= About this exercise =
Each record is to be printed again precisely as it reads.

══ Given data ══

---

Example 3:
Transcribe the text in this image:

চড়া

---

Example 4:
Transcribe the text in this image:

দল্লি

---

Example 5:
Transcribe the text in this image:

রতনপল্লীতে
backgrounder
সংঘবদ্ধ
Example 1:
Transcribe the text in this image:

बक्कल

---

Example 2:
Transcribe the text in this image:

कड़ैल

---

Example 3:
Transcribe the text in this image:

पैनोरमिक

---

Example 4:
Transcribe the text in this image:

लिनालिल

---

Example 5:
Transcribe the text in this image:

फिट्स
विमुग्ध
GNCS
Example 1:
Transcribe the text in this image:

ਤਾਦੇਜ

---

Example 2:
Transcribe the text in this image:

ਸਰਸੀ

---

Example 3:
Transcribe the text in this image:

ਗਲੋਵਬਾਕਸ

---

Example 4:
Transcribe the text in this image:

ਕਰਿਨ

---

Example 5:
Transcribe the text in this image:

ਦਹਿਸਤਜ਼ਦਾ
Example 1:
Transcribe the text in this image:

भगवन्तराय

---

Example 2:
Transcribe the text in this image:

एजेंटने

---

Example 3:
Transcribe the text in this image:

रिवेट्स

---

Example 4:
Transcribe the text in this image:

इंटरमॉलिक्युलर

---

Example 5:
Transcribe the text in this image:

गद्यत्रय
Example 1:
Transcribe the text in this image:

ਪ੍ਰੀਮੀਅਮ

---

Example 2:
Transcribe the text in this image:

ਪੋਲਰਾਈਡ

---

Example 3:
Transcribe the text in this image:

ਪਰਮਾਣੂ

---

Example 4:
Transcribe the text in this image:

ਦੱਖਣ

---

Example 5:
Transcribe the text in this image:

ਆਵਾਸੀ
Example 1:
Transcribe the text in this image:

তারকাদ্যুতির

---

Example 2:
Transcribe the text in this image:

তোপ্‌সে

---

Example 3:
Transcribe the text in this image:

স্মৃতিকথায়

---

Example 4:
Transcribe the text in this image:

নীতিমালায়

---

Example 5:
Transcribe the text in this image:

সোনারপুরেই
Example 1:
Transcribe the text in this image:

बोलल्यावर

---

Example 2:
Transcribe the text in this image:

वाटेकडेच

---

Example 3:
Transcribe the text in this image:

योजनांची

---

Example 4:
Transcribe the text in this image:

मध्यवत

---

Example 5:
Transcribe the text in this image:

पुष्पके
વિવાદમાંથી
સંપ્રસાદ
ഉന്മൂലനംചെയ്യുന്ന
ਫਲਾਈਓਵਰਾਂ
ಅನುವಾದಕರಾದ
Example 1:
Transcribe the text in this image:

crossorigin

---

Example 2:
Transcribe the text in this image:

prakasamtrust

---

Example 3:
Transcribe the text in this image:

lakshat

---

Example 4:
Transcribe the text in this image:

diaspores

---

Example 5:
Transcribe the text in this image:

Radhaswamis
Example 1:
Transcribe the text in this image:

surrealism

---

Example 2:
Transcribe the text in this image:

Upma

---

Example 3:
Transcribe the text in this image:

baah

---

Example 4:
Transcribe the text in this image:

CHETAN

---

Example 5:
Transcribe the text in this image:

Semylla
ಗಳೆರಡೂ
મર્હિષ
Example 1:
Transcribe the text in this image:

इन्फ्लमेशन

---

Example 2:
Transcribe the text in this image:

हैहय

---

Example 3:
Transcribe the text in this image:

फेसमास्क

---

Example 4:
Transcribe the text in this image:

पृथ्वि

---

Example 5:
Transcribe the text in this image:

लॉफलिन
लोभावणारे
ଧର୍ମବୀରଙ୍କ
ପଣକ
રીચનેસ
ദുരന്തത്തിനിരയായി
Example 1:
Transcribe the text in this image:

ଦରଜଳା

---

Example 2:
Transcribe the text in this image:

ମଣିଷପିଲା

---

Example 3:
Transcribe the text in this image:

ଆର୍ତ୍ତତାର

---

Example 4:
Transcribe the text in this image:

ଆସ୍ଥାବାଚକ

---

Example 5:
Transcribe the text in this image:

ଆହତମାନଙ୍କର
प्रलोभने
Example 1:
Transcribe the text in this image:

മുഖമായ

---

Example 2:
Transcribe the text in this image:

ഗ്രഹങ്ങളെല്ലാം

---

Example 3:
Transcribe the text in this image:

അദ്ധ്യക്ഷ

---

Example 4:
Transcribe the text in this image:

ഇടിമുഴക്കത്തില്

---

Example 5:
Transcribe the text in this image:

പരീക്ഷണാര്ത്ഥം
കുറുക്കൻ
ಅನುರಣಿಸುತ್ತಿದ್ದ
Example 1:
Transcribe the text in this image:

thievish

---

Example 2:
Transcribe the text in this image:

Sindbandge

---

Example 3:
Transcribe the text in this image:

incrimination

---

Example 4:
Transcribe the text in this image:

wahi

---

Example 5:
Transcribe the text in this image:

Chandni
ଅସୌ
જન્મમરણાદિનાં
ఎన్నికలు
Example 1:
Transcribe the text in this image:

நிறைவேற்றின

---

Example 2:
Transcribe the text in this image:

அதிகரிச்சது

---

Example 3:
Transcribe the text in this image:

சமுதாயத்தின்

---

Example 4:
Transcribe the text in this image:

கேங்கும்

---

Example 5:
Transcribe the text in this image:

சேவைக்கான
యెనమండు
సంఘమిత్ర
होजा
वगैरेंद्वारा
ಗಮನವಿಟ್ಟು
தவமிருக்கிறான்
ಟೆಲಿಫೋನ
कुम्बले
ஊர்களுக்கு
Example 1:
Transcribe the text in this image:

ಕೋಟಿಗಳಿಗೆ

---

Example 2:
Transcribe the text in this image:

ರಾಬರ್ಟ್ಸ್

═══

= Solved problem =
---

Example 3:
Transcribe the text in this image:

চড়া

---

Example 4:
Transcribe the text in this image:

দল্লি

---

Example 5:
Transcribe the text in this image:

রতনপল্লীতে
backgrounder
সংঘবদ্ধ
Example 1:
Transcribe the text in this image:

बक्कल

---

Example 2:
Transcribe the text in this image:

कड़ैल

---

Example 3:
Transcribe the text in this image:

पैनोरमिक

---

Example 4:
Transcribe the text in this image:

लिनालिल

---

Example 5:
Transcribe the text in this image:

फिट्स
विमुग्ध
GNCS
Example 1:
Transcribe the text in this image:

ਤਾਦੇਜ

---

Example 2:
Transcribe the text in this image:

ਸਰਸੀ

---

Example 3:
Transcribe the text in this image:

ਗਲੋਵਬਾਕਸ

---

Example 4:
Transcribe the text in this image:

ਕਰਿਨ

---

Example 5:
Transcribe the text in this image:

ਦਹਿਸਤਜ਼ਦਾ
Example 1:
Transcribe the text in this image:

भगवन्तराय

---

Example 2:
Transcribe the text in this image:

एजेंटने

---

Example 3:
Transcribe the text in this image:

रिवेट्स

---

Example 4:
Transcribe the text in this image:

इंटरमॉलिक्युलर

---

Example 5:
Transcribe the text in this image:

गद्यत्रय
Example 1:
Transcribe the text in this image:

ਪ੍ਰੀਮੀਅਮ

---

Example 2:
Transcribe the text in this image:

ਪੋਲਰਾਈਡ

---

Example 3:
Transcribe the text in this image:

ਪਰਮਾਣੂ

---

Example 4:
Transcribe the text in this image:

ਦੱਖਣ

---

Example 5:
Transcribe the text in this image:

ਆਵਾਸੀ
Example 1:
Transcribe the text in this image:

তারকাদ্যুতির

---

Example 2:
Transcribe the text in this image:

তোপ্‌সে

---

Example 3:
Transcribe the text in this image:

স্মৃতিকথায়

---

Example 4:
Transcribe the text in this image:

নীতিমালায়

---

Example 5:
Transcribe the text in this image:

সোনারপুরেই
Example 1:
Transcribe the text in this image:

बोलल्यावर

---

Example 2:
Transcribe the text in this image:

वाटेकडेच

---

Example 3:
Transcribe the text in this image:

योजनांची

---

Example 4:
Transcribe the text in this image:

मध्यवत

---

Example 5:
Transcribe the text in this image:

पुष्पके
વિવાદમાંથી
સંપ્રસાદ
ഉന്മൂലനംചെയ്യുന്ന
ਫਲਾਈਓਵਰਾਂ
ಅನುವಾದಕರಾದ
Example 1:
Transcribe the text in this image:

crossorigin

---

Example 2:
Transcribe the text in this image:

prakasamtrust

---

Example 3:
Transcribe the text in this image:

lakshat

---

Example 4:
Transcribe the text in this image:

diaspores

---

Example 5:
Transcribe the text in this image:

Radhaswamis
Example 1:
Transcribe the text in this image:

surrealism

---

Example 2:
Transcribe the text in this image:

Upma

---

Example 3:
Transcribe the text in this image:

baah

---

Example 4:
Transcribe the text in this image:

CHETAN

---

Example 5:
Transcribe the text in this image:

Semylla
ಗಳೆರಡೂ
મર્હિષ
Example 1:
Transcribe the text in this image:

इन्फ्लमेशन

---

Example 2:
Transcribe the text in this image:

हैहय

---

Example 3:
Transcribe the text in this image:

फेसमास्क

---

Example 4:
Transcribe the text in this image:

पृथ्वि

---

Example 5:
Transcribe the text in this image:

लॉफलिन
लोभावणारे
ଧର୍ମବୀରଙ୍କ
ପଣକ
રીચનેસ
ദുരന്തത്തിനിരയായി
Example 1:
Transcribe the text in this image:

ଦରଜଳା

---

Example 2:
Transcribe the text in this image:

ମଣିଷପିଲା

---

Example 3:
Transcribe the text in this image:

ଆର୍ତ୍ତତାର

---

Example 4:
Transcribe the text in this image:

ଆସ୍ଥାବାଚକ

---

Example 5:
Transcribe the text in this image:

ଆହତମାନଙ୍କର
प्रलोभने
Example 1:
Transcribe the text in this image:

മുഖമായ

---

Example 2:
Transcribe the text in this image:

ഗ്രഹങ്ങളെല്ലാം

---

Example 3:
Transcribe the text in this image:

അദ്ധ്യക്ഷ

---

Example 4:
Transcribe the text in this image:

ഇടിമുഴക്കത്തില്

---

Example 5:
Transcribe the text in this image:

പരീക്ഷണാര്ത്ഥം
കുറുക്കൻ
ಅನುರಣಿಸುತ್ತಿದ್ದ
Example 1:
Transcribe the text in this image:

thievish

---

Example 2:
Transcribe the text in this image:

Sindbandge

---

Example 3:
Transcribe the text in this image:

incrimination

---

Example 4:
Transcribe the text in this image:

wahi

---

Example 5:
Transcribe the text in this image:

Chandni
ଅସୌ
જન્મમરણાદિનાં
ఎన్నికలు
Example 1:
Transcribe the text in this image:

நிறைவேற்றின

---

Example 2:
Transcribe the text in this image:

அதிகரிச்சது

---

Example 3:
Transcribe the text in this image:

சமுதாயத்தின்

---

Example 4:
Transcribe the text in this image:

கேங்கும்

---

Example 5:
Transcribe the text in this image:

சேவைக்கான
యెనమండు
సంఘమిత్ర
होजा
वगैरेंद्वारा
ಗಮನವಿಟ್ಟು
தவமிருக்கிறான்
ಟೆಲಿಫೋನ
कुम्बले
ஊர்களுக்கு
Example 1:
Transcribe the text in this image:

ಕೋಟಿಗಳಿಗೆ

---

Example 2:
Transcribe the text in this image:

ರಾಬರ್ಟ್ಸ್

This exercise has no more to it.